Le solde structurel fixe le véritable rapport entre les recettes et les dépenses de l’État, expurgé de l’impact de la conjoncture et des mesures one-shot comme les ventes de licences de téléphonie mobile. Une manière de voir si le train de vie de l’État correspond durablement à ses moyens.

Pour cette année 2013, avec un déficit structurel de 1,8% du PIB, nous devrions arriver à un déficit public situé entre 2,4 et 2,5% du PIB. Donc, clairement au-dessus de la limite de 2,15%, prévue dans le programme de stabilité. C’est pourquoi, il était prudent d’en discuter d’abord avec les autorités européennes.
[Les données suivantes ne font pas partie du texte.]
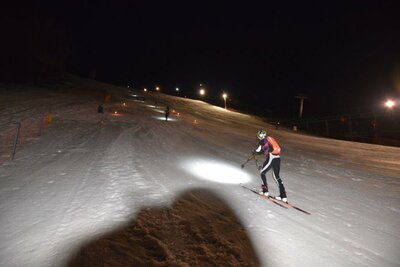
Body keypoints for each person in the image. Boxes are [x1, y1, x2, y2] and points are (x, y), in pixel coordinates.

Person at [253, 129, 287, 202]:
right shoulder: (270, 138)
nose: (258, 137)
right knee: (277, 177)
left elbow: (262, 150)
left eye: (258, 136)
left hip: (272, 157)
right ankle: (283, 196)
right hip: (277, 158)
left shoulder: (263, 141)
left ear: (261, 136)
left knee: (262, 173)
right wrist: (258, 152)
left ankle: (265, 191)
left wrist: (255, 152)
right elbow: (265, 149)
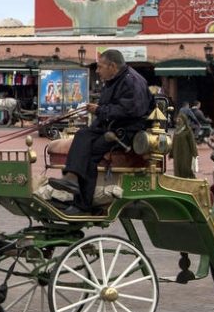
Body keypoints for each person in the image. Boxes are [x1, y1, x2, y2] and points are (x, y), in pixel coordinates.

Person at [49, 49, 152, 215]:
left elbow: (132, 110)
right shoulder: (114, 80)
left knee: (91, 151)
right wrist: (97, 117)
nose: (97, 71)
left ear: (112, 66)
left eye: (99, 67)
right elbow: (108, 109)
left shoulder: (132, 81)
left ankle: (83, 205)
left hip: (127, 132)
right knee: (82, 135)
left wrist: (100, 110)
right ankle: (72, 177)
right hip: (111, 126)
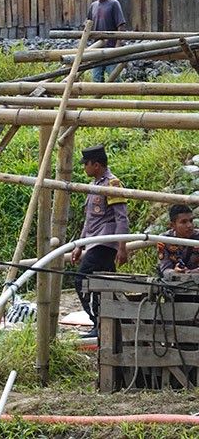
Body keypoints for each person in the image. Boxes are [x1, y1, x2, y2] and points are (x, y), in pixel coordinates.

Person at [70, 145, 129, 338]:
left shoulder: (112, 184)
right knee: (104, 284)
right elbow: (90, 221)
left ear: (96, 165)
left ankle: (98, 322)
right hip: (95, 242)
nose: (84, 168)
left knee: (82, 279)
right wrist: (79, 245)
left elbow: (121, 218)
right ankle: (109, 324)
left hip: (106, 242)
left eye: (86, 164)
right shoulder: (95, 185)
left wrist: (122, 247)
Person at [86, 0, 126, 82]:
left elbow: (120, 24)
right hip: (96, 48)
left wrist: (118, 44)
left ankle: (116, 97)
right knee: (96, 77)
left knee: (113, 77)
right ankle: (98, 98)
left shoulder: (113, 4)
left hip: (111, 47)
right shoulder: (93, 6)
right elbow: (88, 25)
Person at [157, 205, 199, 276]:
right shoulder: (164, 240)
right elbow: (165, 269)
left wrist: (194, 272)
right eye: (183, 222)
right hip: (175, 283)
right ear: (172, 225)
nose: (189, 225)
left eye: (191, 221)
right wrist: (174, 272)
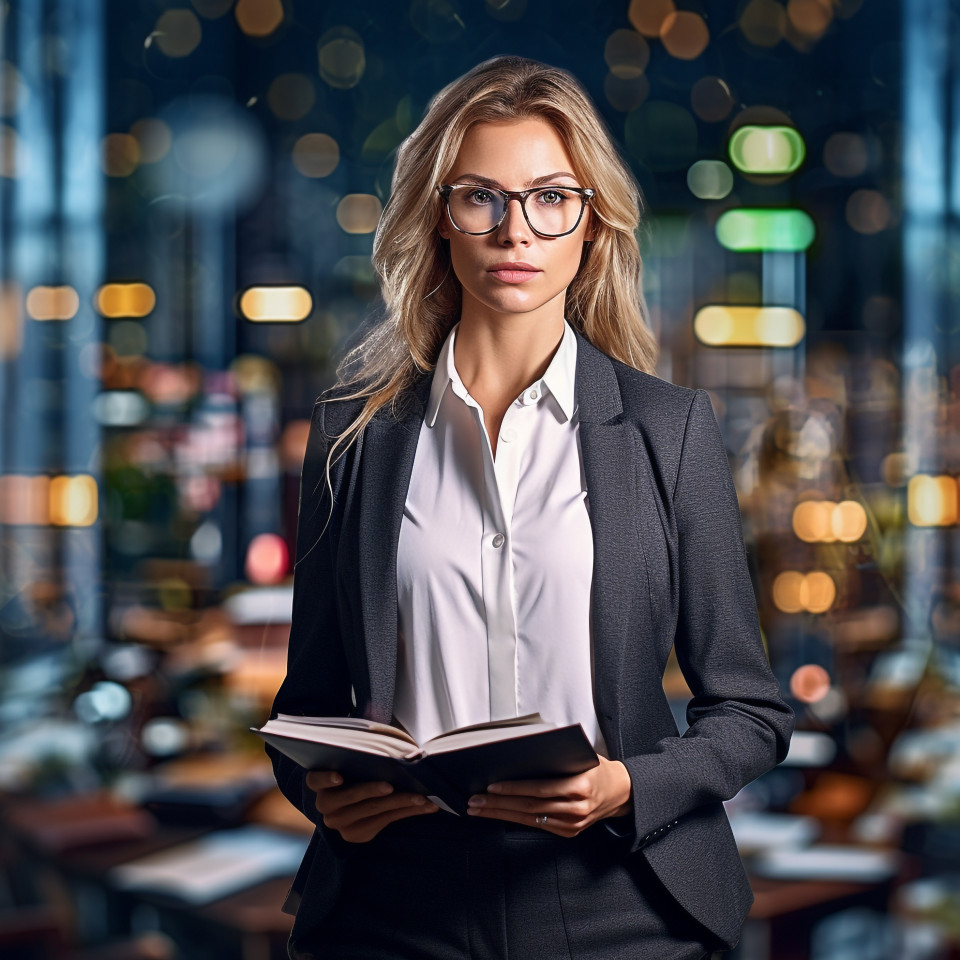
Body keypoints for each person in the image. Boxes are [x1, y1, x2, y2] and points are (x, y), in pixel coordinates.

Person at [266, 55, 795, 960]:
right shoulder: (353, 438)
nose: (516, 231)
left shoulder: (669, 430)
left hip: (619, 902)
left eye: (551, 198)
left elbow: (749, 712)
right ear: (440, 217)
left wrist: (627, 784)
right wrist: (324, 794)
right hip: (396, 908)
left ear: (592, 224)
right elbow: (308, 705)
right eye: (482, 197)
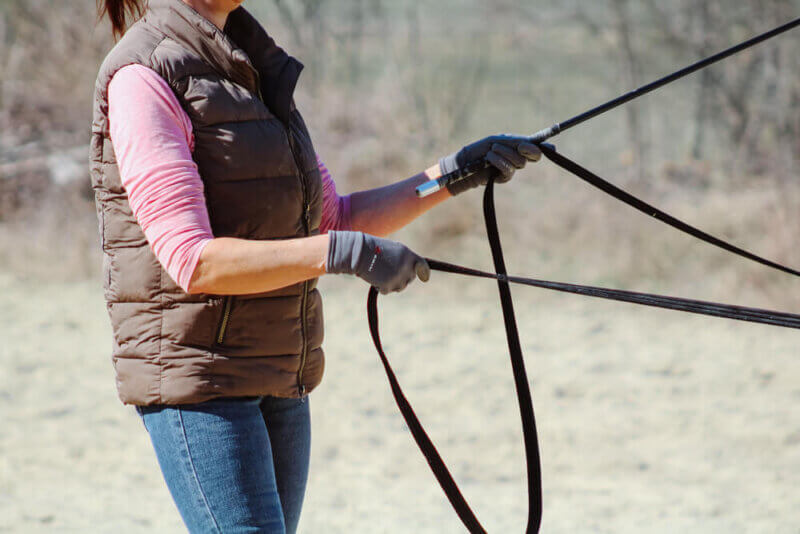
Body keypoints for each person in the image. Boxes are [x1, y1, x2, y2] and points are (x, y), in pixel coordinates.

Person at [91, 0, 543, 532]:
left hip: (279, 371)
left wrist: (452, 174)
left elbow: (333, 215)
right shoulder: (142, 77)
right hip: (200, 382)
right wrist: (343, 254)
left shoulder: (248, 68)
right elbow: (192, 260)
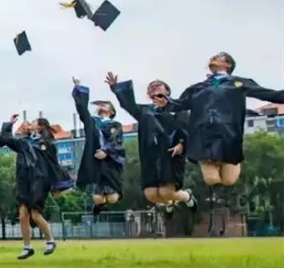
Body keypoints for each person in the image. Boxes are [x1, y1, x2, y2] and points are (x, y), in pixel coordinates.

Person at [167, 52, 284, 189]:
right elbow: (179, 105)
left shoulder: (238, 83)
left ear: (228, 64)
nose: (212, 59)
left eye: (217, 58)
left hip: (228, 134)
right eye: (212, 58)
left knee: (228, 180)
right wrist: (164, 101)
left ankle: (229, 162)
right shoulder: (196, 88)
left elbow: (268, 94)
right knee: (211, 179)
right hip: (203, 135)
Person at [106, 73, 196, 213]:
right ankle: (169, 203)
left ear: (167, 91)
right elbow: (128, 105)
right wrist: (116, 88)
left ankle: (187, 196)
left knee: (166, 192)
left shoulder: (178, 108)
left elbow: (188, 129)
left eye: (157, 86)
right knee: (151, 195)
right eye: (150, 88)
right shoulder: (145, 111)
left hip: (170, 153)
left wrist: (182, 145)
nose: (153, 88)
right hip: (150, 156)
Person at [0, 115, 58, 259]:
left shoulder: (47, 142)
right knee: (23, 214)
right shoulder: (24, 142)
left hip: (39, 180)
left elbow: (53, 165)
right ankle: (27, 247)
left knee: (35, 215)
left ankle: (50, 240)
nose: (29, 124)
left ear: (41, 126)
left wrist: (56, 185)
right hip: (24, 180)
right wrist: (9, 124)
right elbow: (7, 139)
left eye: (33, 122)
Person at [72, 77, 126, 215]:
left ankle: (116, 195)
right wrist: (78, 88)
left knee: (113, 198)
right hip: (96, 162)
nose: (101, 106)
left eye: (105, 105)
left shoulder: (115, 125)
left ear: (111, 111)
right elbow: (82, 110)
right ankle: (99, 205)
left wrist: (106, 151)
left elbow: (116, 140)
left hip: (110, 162)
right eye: (99, 105)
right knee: (97, 198)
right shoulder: (93, 122)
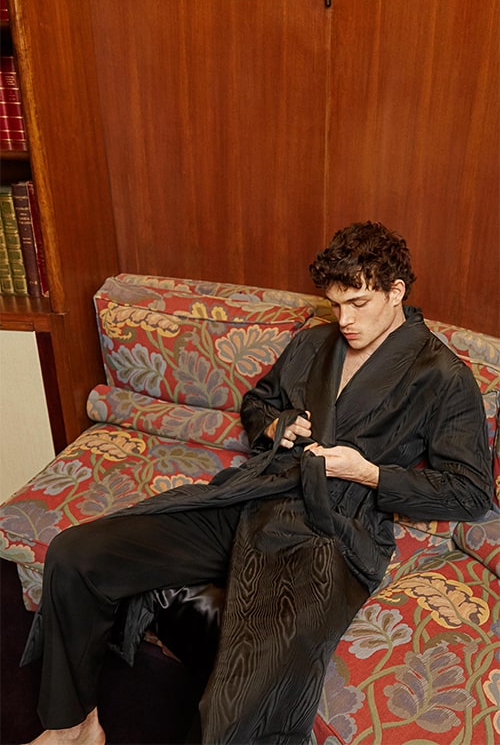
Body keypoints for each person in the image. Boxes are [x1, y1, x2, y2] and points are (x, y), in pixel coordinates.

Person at [22, 221, 492, 745]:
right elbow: (258, 402)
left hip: (329, 532)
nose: (345, 320)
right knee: (77, 553)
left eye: (358, 303)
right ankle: (73, 727)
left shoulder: (442, 376)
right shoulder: (314, 343)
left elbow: (470, 491)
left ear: (396, 291)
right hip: (254, 493)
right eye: (336, 305)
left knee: (247, 686)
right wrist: (276, 426)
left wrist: (369, 473)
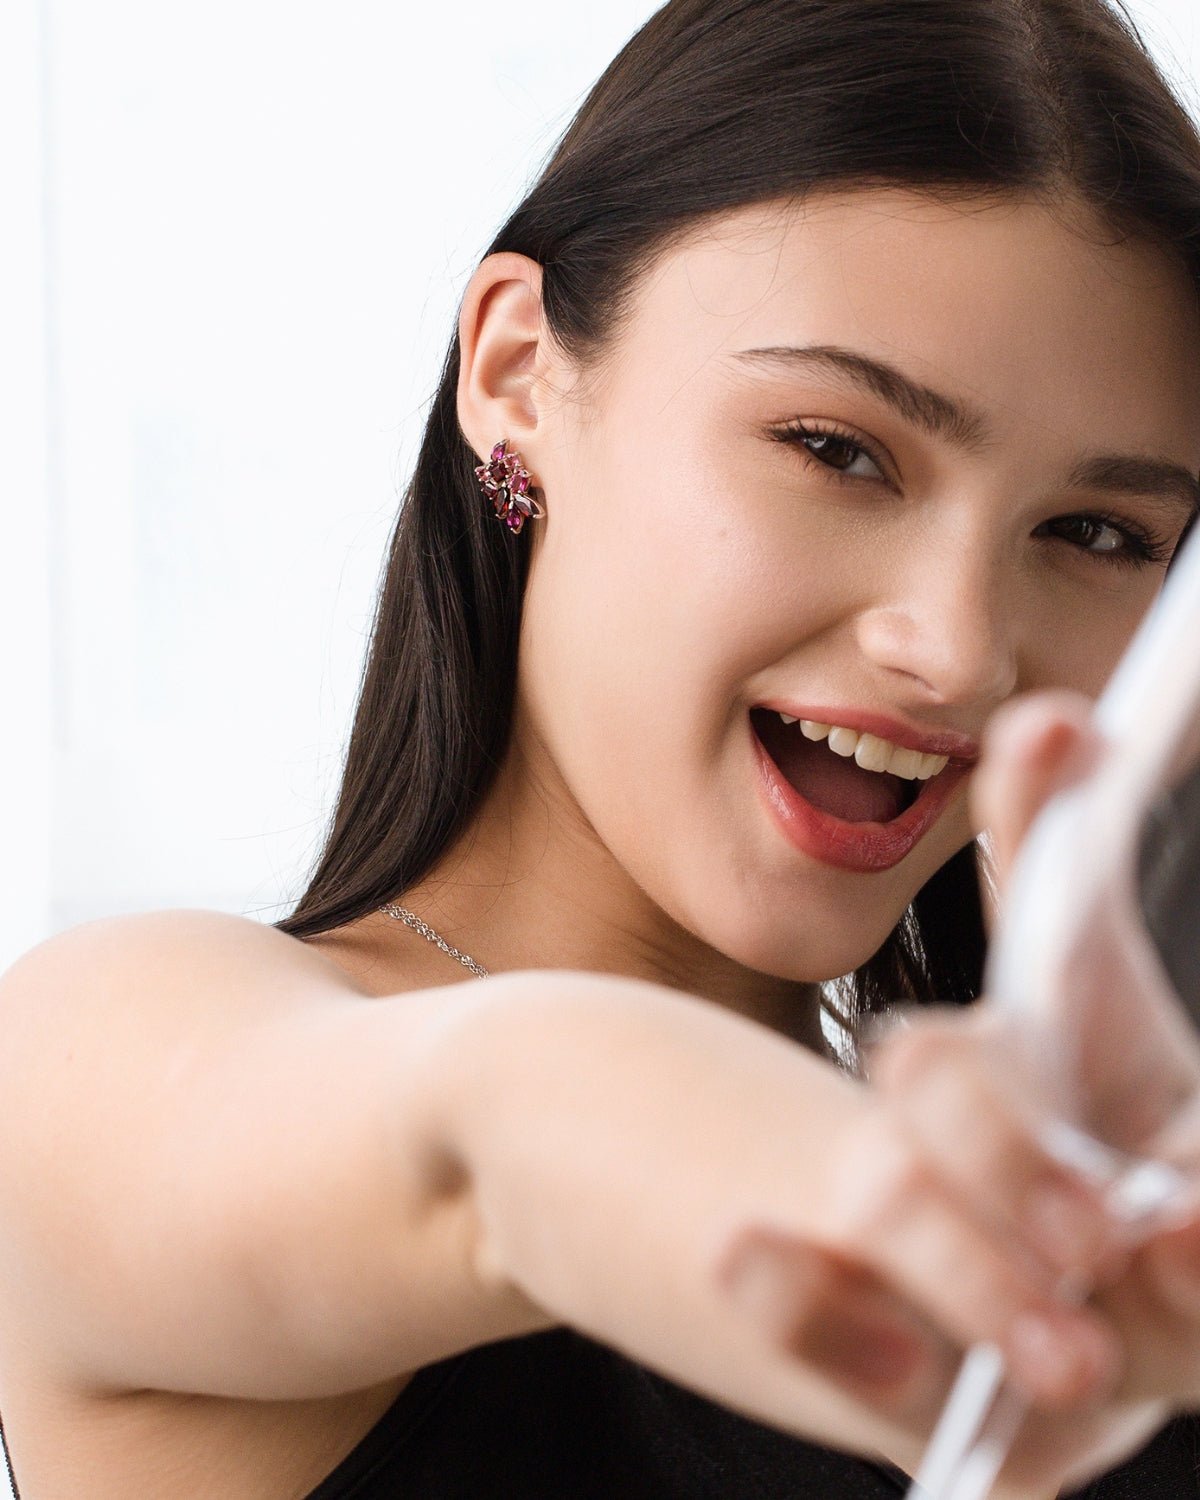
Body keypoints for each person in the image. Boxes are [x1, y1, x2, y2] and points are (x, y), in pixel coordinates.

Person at [3, 0, 1200, 1494]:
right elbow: (500, 1132)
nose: (958, 646)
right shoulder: (111, 1055)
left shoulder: (1115, 1236)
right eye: (835, 448)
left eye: (1099, 534)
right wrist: (925, 1241)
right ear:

Notons d’ailleurs que, désormais, on parle d’équilibre structurel et non plus nominal en 2015. Il y a donc bien un étalement dans le temps de la trajectoire d’assainissement des finances publiques.

Pour 2013, cela signifie concrètement un effort d’ajustement d’un peu plus d’un milliard pour l’État fédéral, sachant que le budget initial réduisait déjà le déficit structurel de 0,5% (l’exposé général du budget affirmait 0,8%, mais ce chiffre a été démenti depuis par la Commission européenne et le Bureau du plan) et que les entités fédérées devraient assumer une partie (700 millions ?) de cet effort structurel.

Les mesures devront donc avoir un caractère structurel, c’est-à-dire produire des effets récurrents d’année en année. C’est le cas des principales pistes envisagées, comme la hausse de la TVA, la taxe sur les billets d’avion ou une nouvelle révision des intérêts notionnels. Elles seront vraisemblablement complétées de mesures de type one-shot (la fiscalisation du carnet d’épargne, par exemple) afin de réduire la dette et donc les charges d’intérêt des prochaines années.

Pour 2014, le programme de stabilité prévoit d’arriver à 1,1% du PIB, soit un nouvel effort de 5 milliards d’euros.

Le gouvernement pourrait toutefois adopter la même politique qu’en 2013 et avancer surtout sur la résorption du déficit structurel. Cela devrait suffire pour passer nettement sous les 2% du PIB, seuil à partir duquel, expliquait le commissaire au Plan Henri Bogaert dans une interview au "Soir", on casse l’effet boule de neige. De ce fait, la dette diminue et on retrouve des marges pour mener des politiques ciblées.

A savoir

Un équilibre budgétaire d'ici 2015? Une ambition "excessive"

Le Conseil supérieur des Finances, à l'instar de la Commission européenne, estime que la Belgique doit pouvoir ne pas respecter l'objectif de déficit budgétaire à atteindre en 2013, initialement fixé à 2,15% du PIB, selon De Morgen. Le Conseil supérieur des Finances souligne, dans son nouveau rapport sur le budget, que la trajectoire actuellement prévue est trop exigeante. Un équilibre budgétaire d'ici 2015 est une ambition "excessive", en raison du "contexte de faible croissance économique".  Le rapport, très attendu, doit atterrir sur la table des négociations du gouvernement fédéral en fin de semaine.  Le Conseil supérieur des Finances y propose diverses alternatives visant à assouplir l'objectif budgétaire. La meilleure option, selon lui, serait un équilibre structurel en 2015, avant un équilibre global en 2016.